Compagnon schreibt in genau diesen Worten über Pascal. Das Büchlein geht davon aus, dass man Pascal aus der Schulzeit kennt. Es wird versucht, den kanonisierten Denker aus einem und dann aus einem anderen Blickwinkel wieder einzuführen, ohne jemals zu versuchen, das Ganze zu begreifen. Compagnon denkt vielmehr über die vielen kleinen Arten nach, in denen Pascal Weisheit sprach und das Leben im modernen Frankreich sowohl in seinen religiösen als auch in seinen säkularen Merkmalen prägte. Ein amerikanisches Publikum mag Compagnons Schwerpunkte als fehl am Platz empfinden, seine Auseinandersetzung mit Pascals Ideen nicht ernsthaft genug, seine Aufmerksamkeit eher merkwürdig französisch als erschreckend „existentiell“.
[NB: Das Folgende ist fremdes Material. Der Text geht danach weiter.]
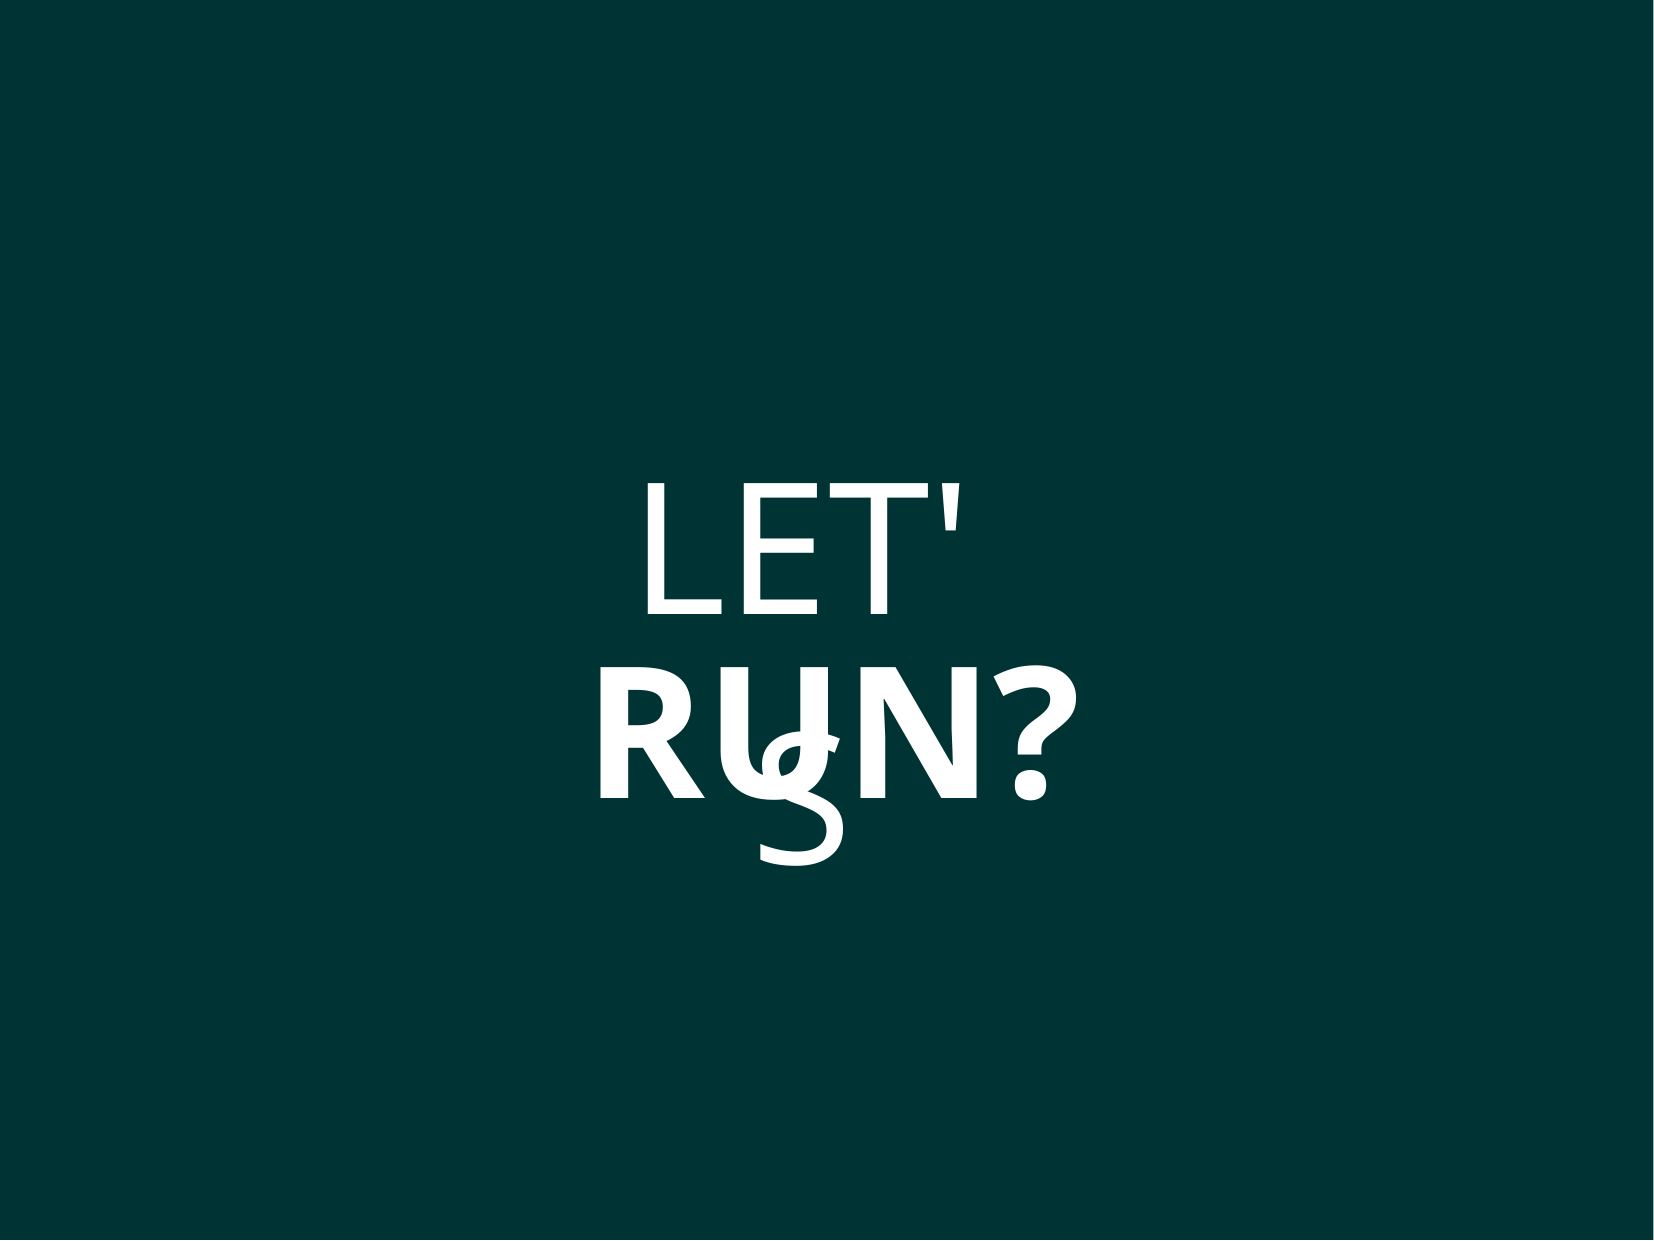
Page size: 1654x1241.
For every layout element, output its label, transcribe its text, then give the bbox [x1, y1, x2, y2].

Trotzdem sollte jeder Leser irgendwann mit dem belebenden, entzaubernden Fehdehandschuh konfrontiert werden, den Pascal uns vor die Füße wirft, in der Hoffnung, dass wir in der absoluten Einsamkeit unseres eigenen inneren Lebens „Gott kennen“ können. Compagnon hat nicht unbedingt eine umfassende Einführung gegeben, aber er hat uns sicherlich mehrere Portale ins Innere eröffnet.